## AIM OF THE EXERCISE
Print out all of the records exactly; no picture belongs in the result.

## TASK INPUTS
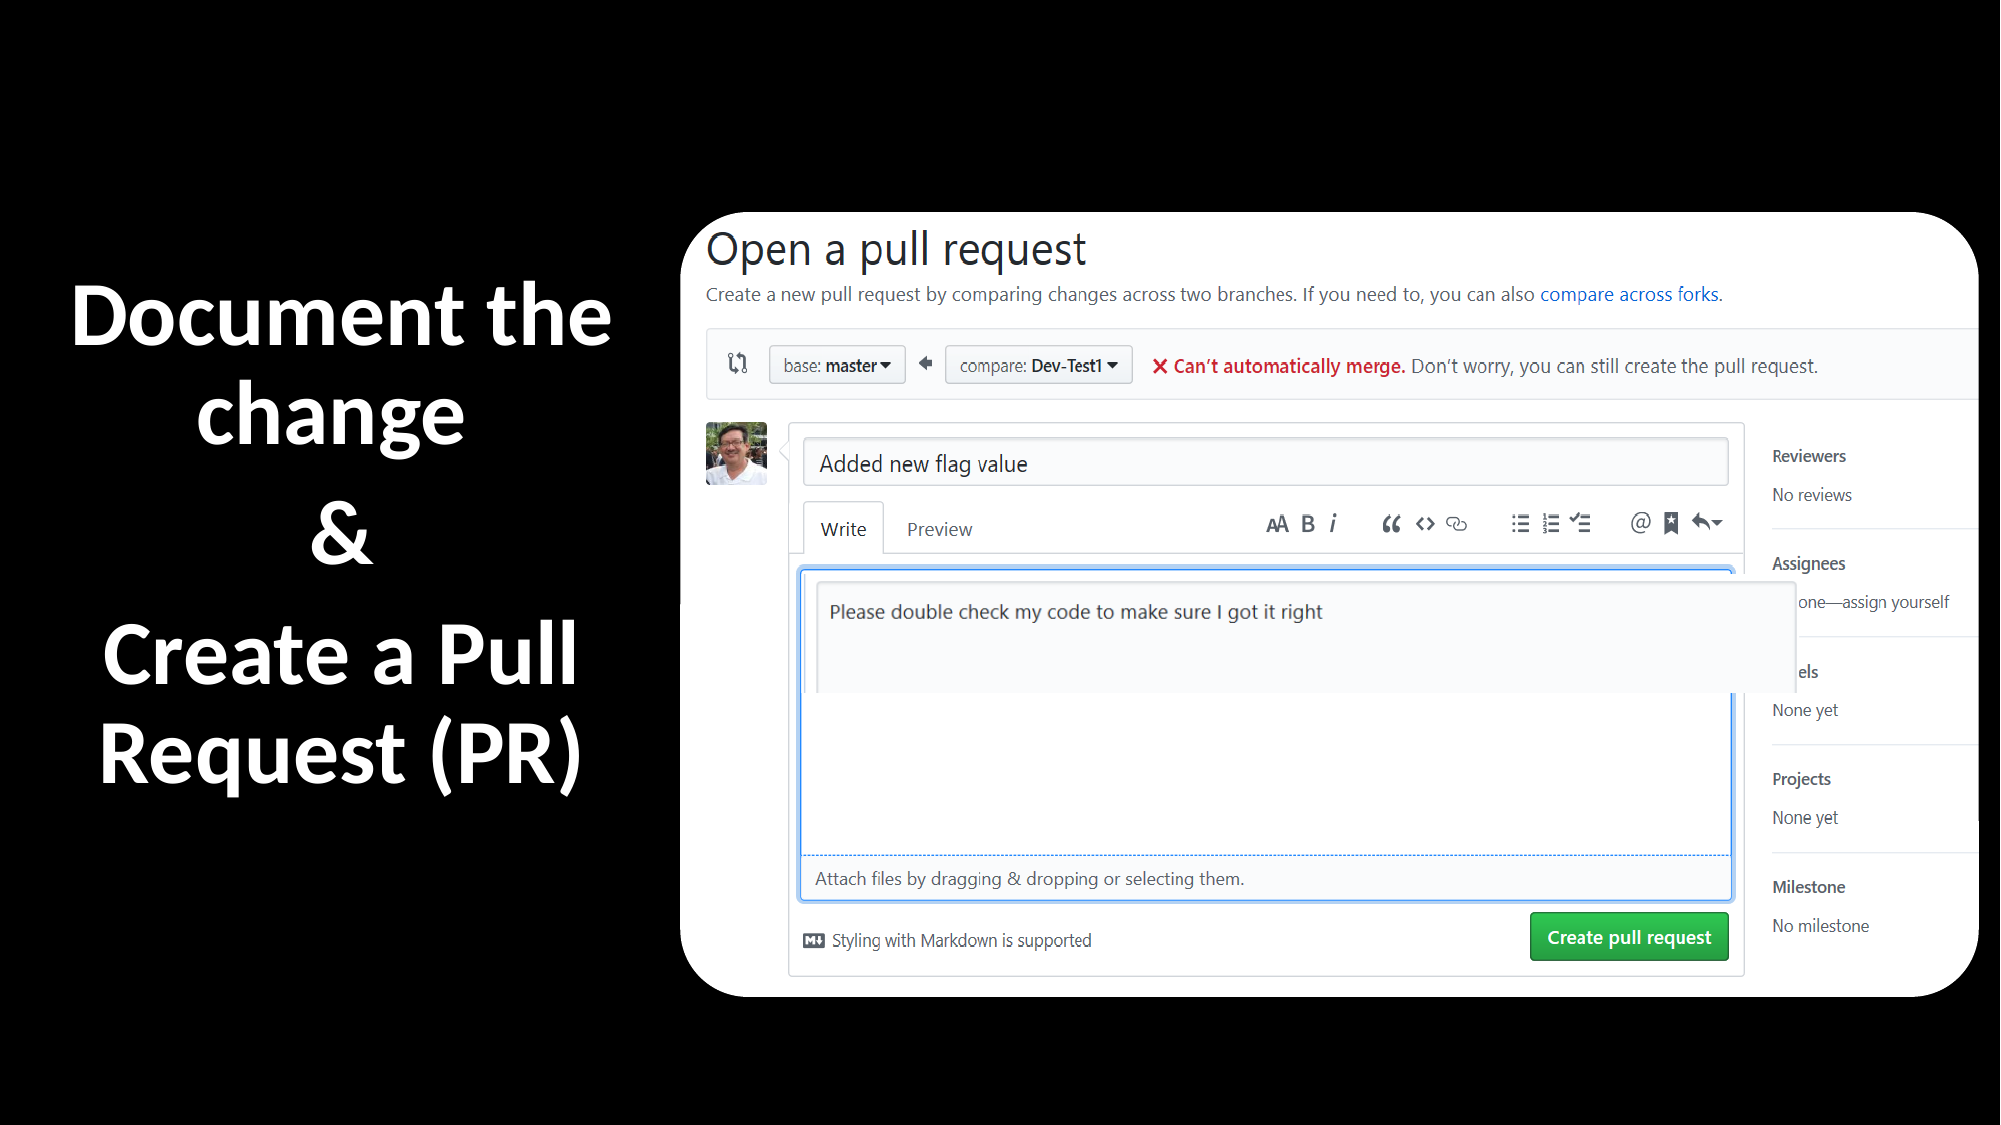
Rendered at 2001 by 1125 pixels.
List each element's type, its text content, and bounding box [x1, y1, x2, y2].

text_box Document the change & Create a Pull Request (PR) [40, 258, 644, 973]
picture [680, 212, 1979, 997]
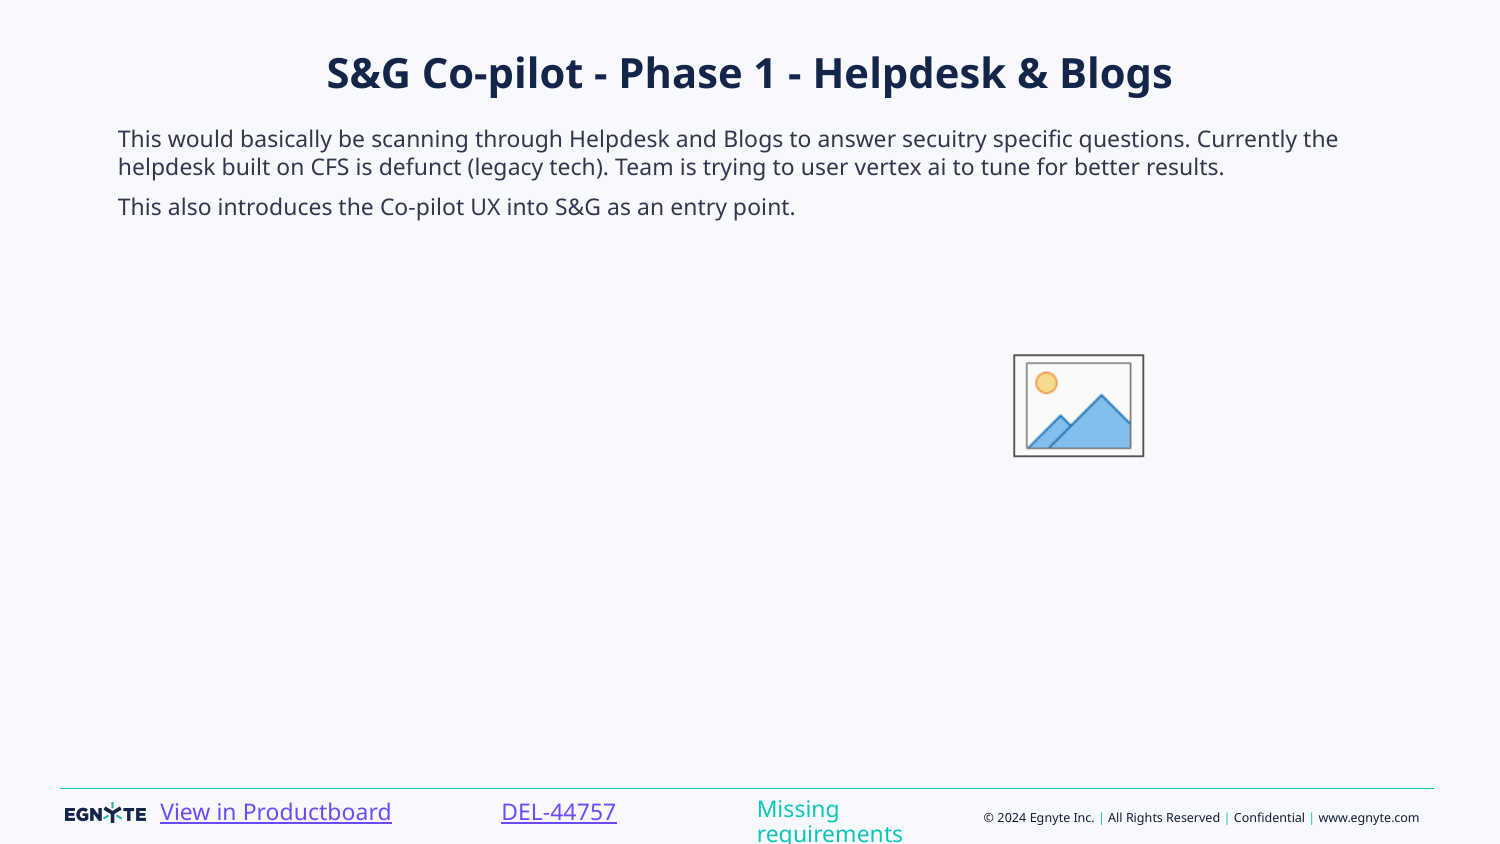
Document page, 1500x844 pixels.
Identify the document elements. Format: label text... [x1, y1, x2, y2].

picture [65, 802, 145, 823]
list Missing requirements [742, 790, 997, 835]
title S&G Co-pilot - Phase 1 - Helpdesk & Blogs [103, 44, 1397, 106]
list DEL-44757 [486, 790, 741, 835]
picture [761, 119, 1397, 693]
list This would basically be scanning through Helpdesk and Blogs to answer secuitry specific questions. Currently the helpdesk built on CFS is defunct (legacy tech). Team is trying to user vertex ai to tune for better results. This also introduces the Co-pilot UX into S&G as an entry point. [103, 117, 1397, 693]
list View in Productboard [145, 790, 486, 835]
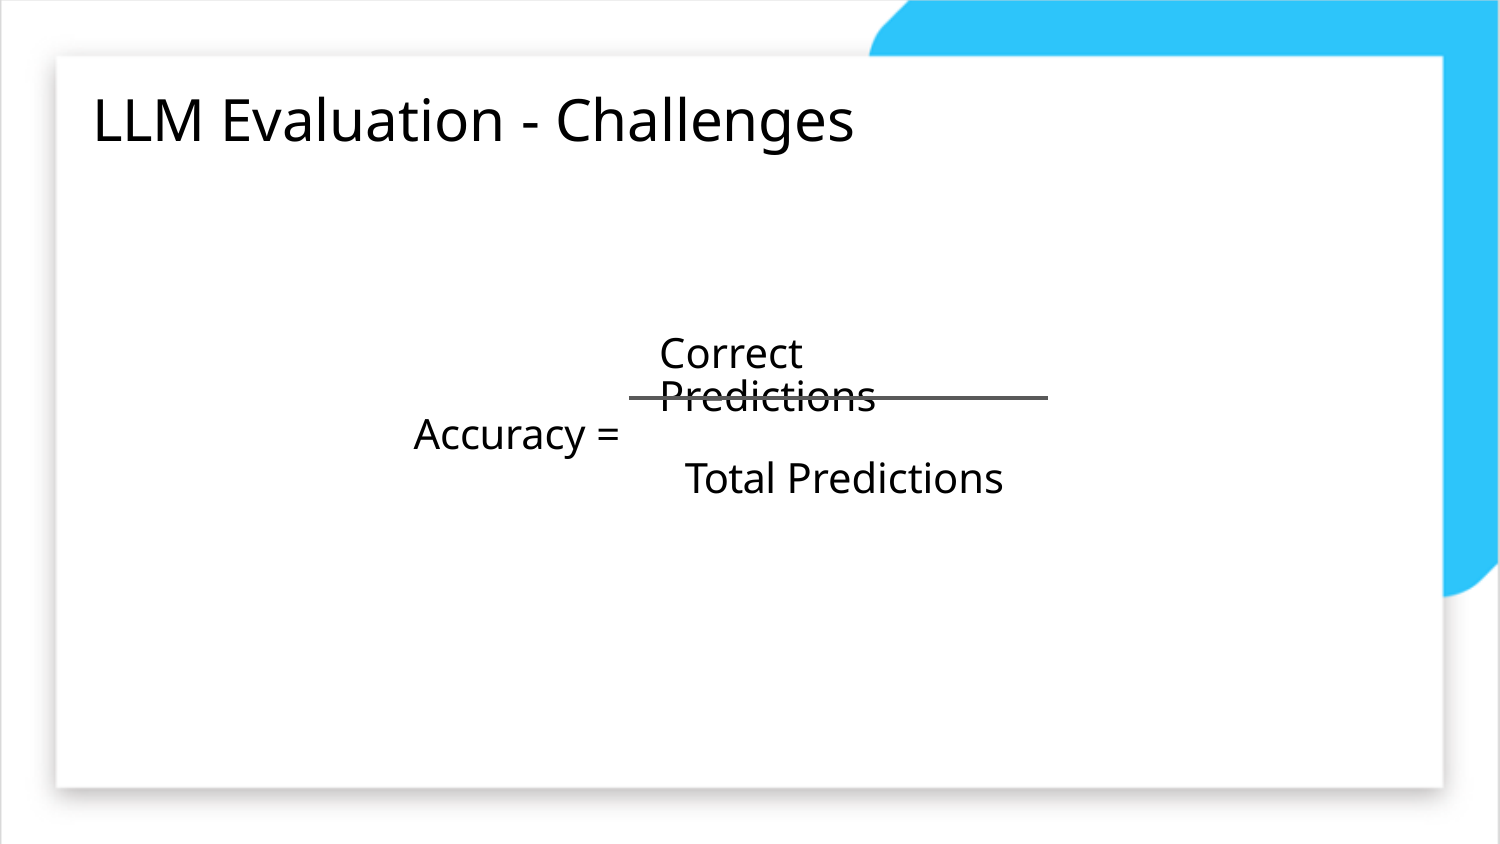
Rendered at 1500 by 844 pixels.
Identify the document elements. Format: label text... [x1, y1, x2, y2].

picture [0, 0, 1500, 844]
text_box Correct Predictions Accuracy = Total Predictions [412, 331, 1019, 502]
title LLM Evaluation - Challenges [52, 82, 1019, 224]
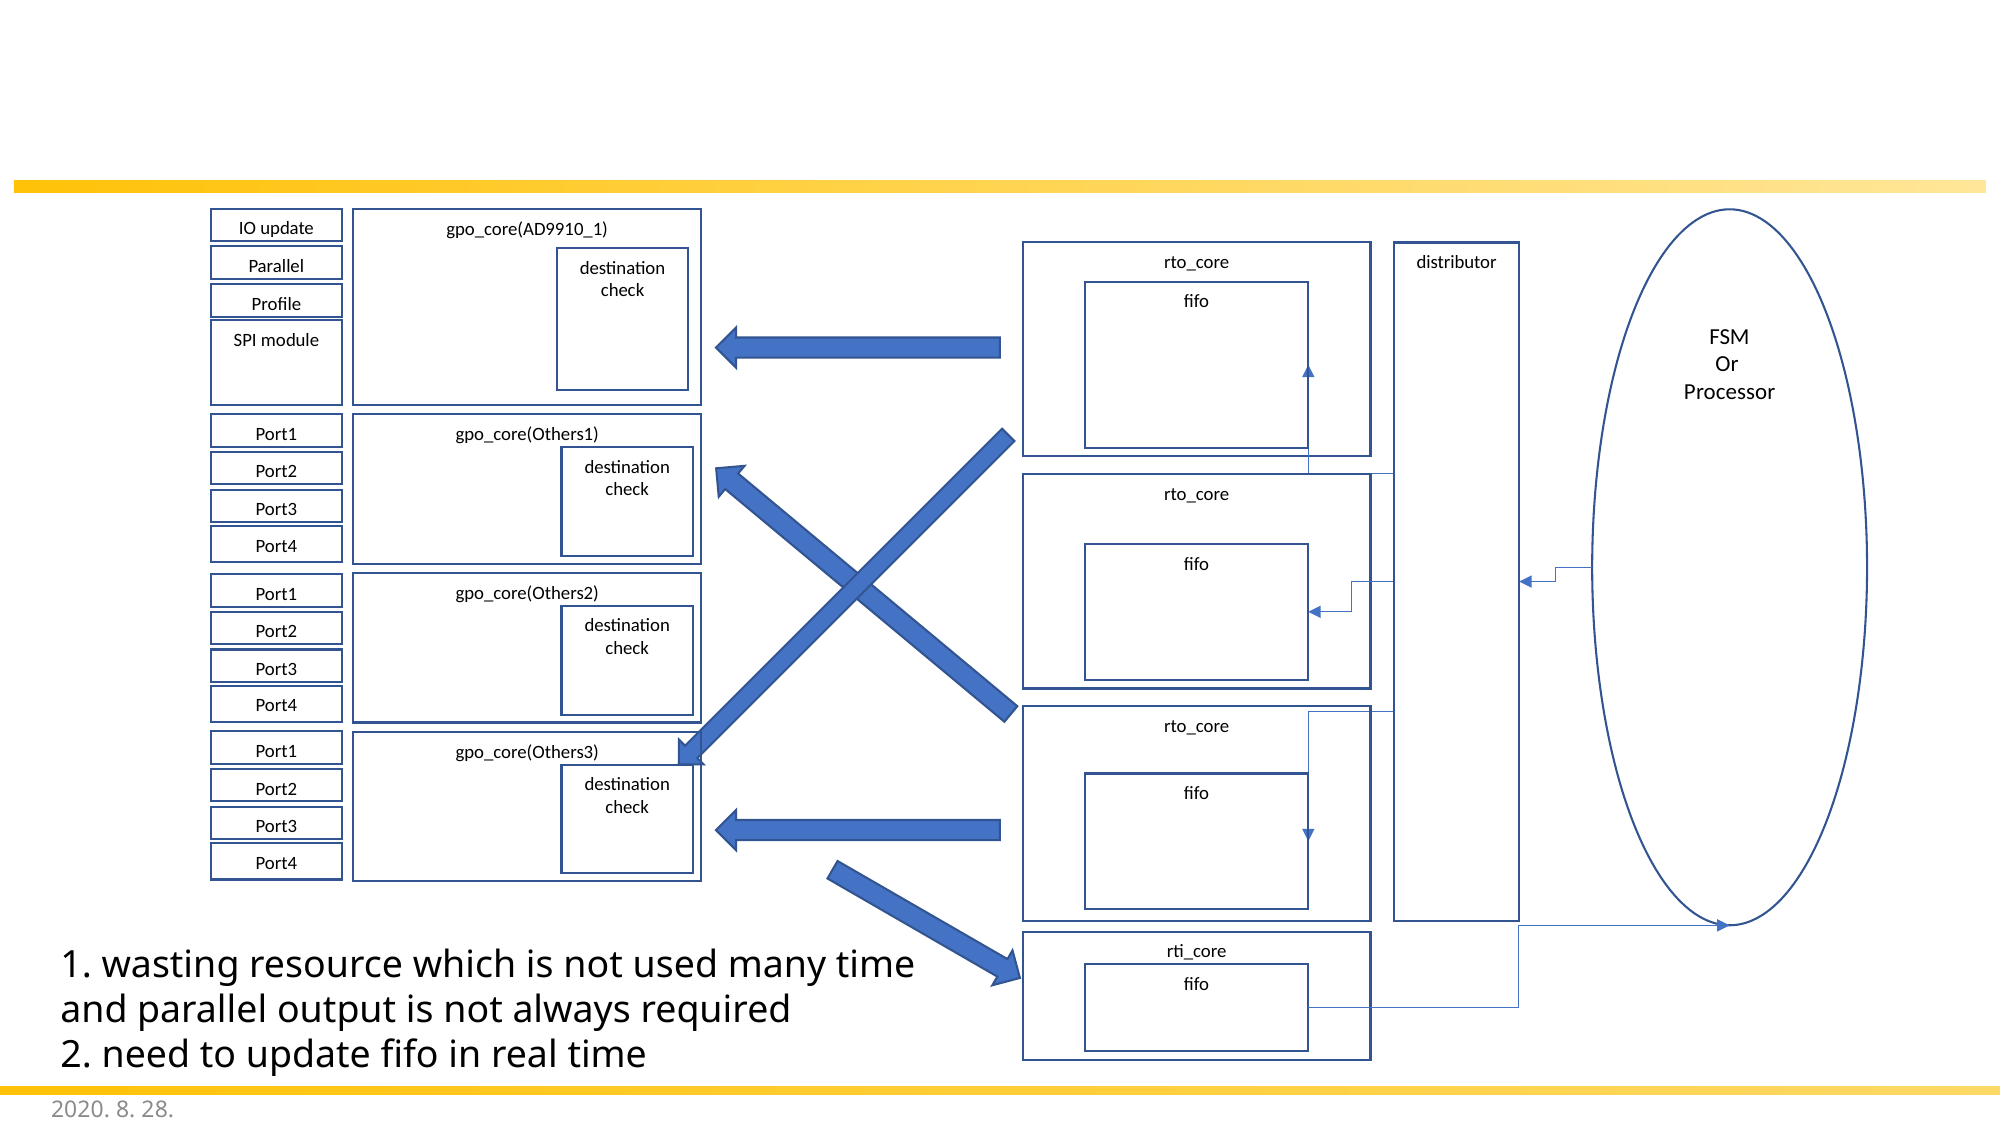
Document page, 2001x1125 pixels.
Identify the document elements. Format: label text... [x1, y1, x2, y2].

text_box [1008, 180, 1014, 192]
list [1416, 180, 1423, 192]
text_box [210, 208, 1868, 1061]
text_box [1697, 1087, 1703, 1094]
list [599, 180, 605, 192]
text_box 1. wasting resource which is not used many time and parallel output is not always required 2. need to update fifo in real time [45, 932, 932, 1083]
slide_number 2020. 8. 28. [36, 1078, 486, 1125]
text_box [1948, 1087, 1956, 1094]
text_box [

## WORKED SOLUTION
Rendered at 2001 by 1125 pixels.
List each element's type, its text content, and bounding box [x1, y1, x2, y2].

text_box Document the change & Create a Pull Request (PR) [40, 258, 644, 973]
picture [680, 212, 1979, 997]
Document page, 1500x844 pixels.
Identify the document elements. Format: label text... [x1, y1, x2, y2].

picture [65, 802, 145, 823]
list Missing requirements [742, 790, 997, 835]
title S&G Co-pilot - Phase 1 - Helpdesk & Blogs [103, 44, 1397, 106]
list DEL-44757 [486, 790, 741, 835]
picture [761, 119, 1397, 693]
list This would basically be scanning through Helpdesk and Blogs to answer secuitry specific questions. Currently the helpdesk built on CFS is defunct (legacy tech). Team is trying to user vertex ai to tune for better results. This also introduces the Co-pilot UX into S&G as an entry point. [103, 117, 1397, 693]
list View in Productboard [145, 790, 486, 835]
Rendered at 1500 by 844 pixels.
Identify the document elements. Format: label text... [x1, y1, x2, y2].

picture [0, 0, 1500, 844]
text_box Correct Predictions Accuracy = Total Predictions [412, 331, 1019, 502]
title LLM Evaluation - Challenges [52, 82, 1019, 224]
Document page, 2001x1125 pixels.
Identify the document elements. Format: label text... [x1, y1, x2, y2].

text_box [1008, 180, 1014, 192]
list [1416, 180, 1423, 192]
text_box [210, 208, 1868, 1061]
text_box [1697, 1087, 1703, 1094]
list [599, 180, 605, 192]
text_box 1. wasting resource which is not used many time and parallel output is not always required 2. need to update fifo in real time [45, 932, 932, 1083]
slide_number 2020. 8. 28. [36, 1078, 486, 1125]
text_box [1948, 1087, 1956, 1094]
text_box [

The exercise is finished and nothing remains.